DATA SUPPLIED:
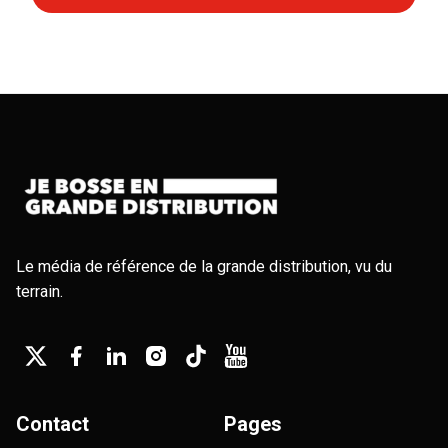
Le média de référence de la grande distribution, vu du
terrain.
Contact
Pages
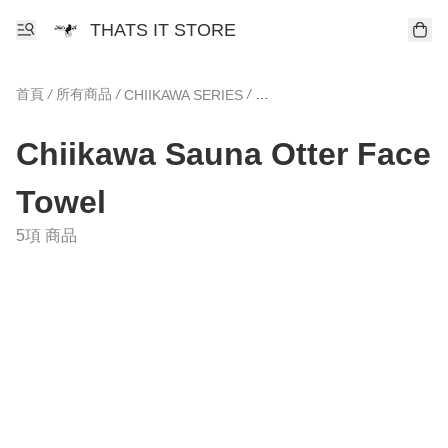
THATS IT STORE
首頁
/
所有商品
/
/
CHIIKAWA SERIES
Chiikawa Sauna Otte
Chiikawa Sauna Otter Face
Towel
5項 商品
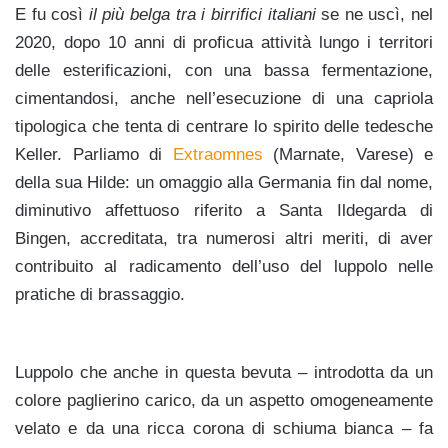
E fu così
il più belga tra i birrifici
italiani
se ne uscì, nel
2020, dopo 10 anni di proficua attività lungo i territori
delle esterificazioni, con una bassa fermentazione,
cimentandosi, anche nell’esecuzione di una capriola
tipologica che tenta di centrare lo spirito delle tedesche
Keller. Parliamo di
Extraomnes
(Marnate, Varese) e
della sua Hilde: un omaggio alla Germania fin dal nome,
diminutivo affettuoso riferito a Santa Ildegarda di
Bingen, accreditata, tra numerosi altri meriti, di aver
contribuito al radicamento dell’uso del luppolo nelle
pratiche di brassaggio.
Luppolo che anche in questa bevuta – introdotta da un
colore paglierino carico, da un aspetto omogeneamente
velato e da una ricca corona di schiuma bianca – fa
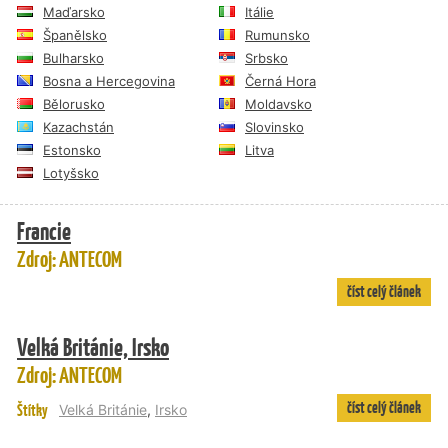
Maďarsko
Itálie
Španělsko
Rumunsko
Bulharsko
Srbsko
Bosna a Hercegovina
Černá Hora
Bělorusko
Moldavsko
Kazachstán
Slovinsko
Estonsko
Litva
Lotyšsko
Francie
Zdroj: ANTECOM
číst celý článek
Velká Británie, Irsko
Zdroj: ANTECOM
číst celý článek
Štítky
Velká Británie
,
Irsko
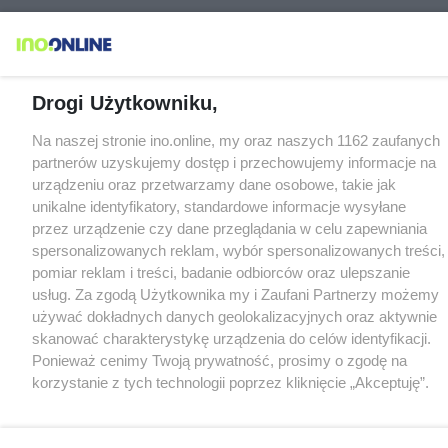
Drogi Użytkowniku,
Na naszej stronie ino.online, my oraz naszych 1162 zaufanych
partnerów uzyskujemy dostęp i przechowujemy informacje na
urządzeniu oraz przetwarzamy dane osobowe, takie jak
unikalne identyfikatory, standardowe informacje wysyłane
przez urządzenie czy dane przeglądania w celu zapewniania
spersonalizowanych reklam, wybór spersonalizowanych treści,
pomiar reklam i treści, badanie odbiorców oraz ulepszanie
usług. Za zgodą Użytkownika my i Zaufani Partnerzy możemy
używać dokładnych danych geolokalizacyjnych oraz aktywnie
skanować charakterystykę urządzenia do celów identyfikacji.
Ponieważ cenimy Twoją prywatność, prosimy o zgodę na
korzystanie z tych technologii poprzez kliknięcie „Akceptuję”.
Zgoda jest dobrowolna i zawsze możesz ją zmienić/wycofać
klikając przycisk ustawień prywatności znajdujący się w lewym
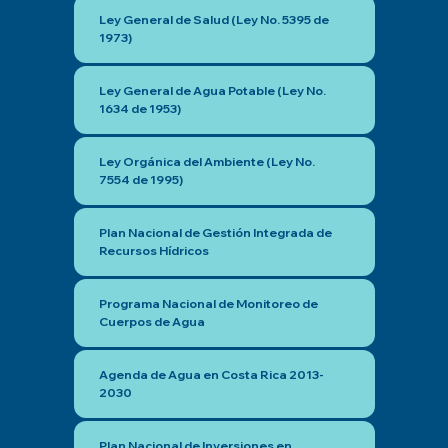
Ley General de Salud (Ley No. 5395 de
1973)
Ley General de Agua Potable (Ley No.
1634 de 1953)
Ley Orgánica del Ambiente (Ley No.
7554 de 1995)
Plan Nacional de Gestión Integrada de
Recursos Hídricos
Programa Nacional de Monitoreo de
Cuerpos de Agua
Agenda de Agua en Costa Rica 2013-
2030
Plan Nacional de Inversiones en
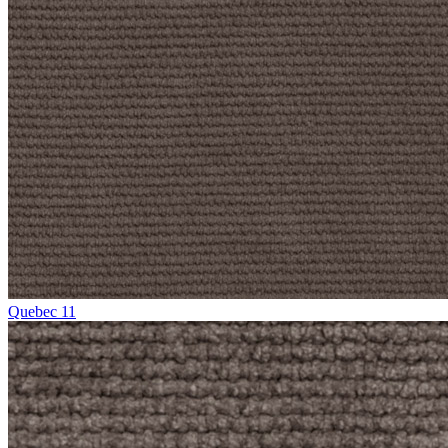
Quebec 11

EXERCISE DIRECTIONS:
Collect every line with the string "oraz" from the records, and copy each.

ANSWER BELOW:
Na naszej stronie ino.online, my oraz naszych 1162 zaufanych
urządzeniu oraz przetwarzamy dane osobowe, takie jak
pomiar reklam i treści, badanie odbiorców oraz ulepszanie
używać dokładnych danych geolokalizacyjnych oraz aktywnie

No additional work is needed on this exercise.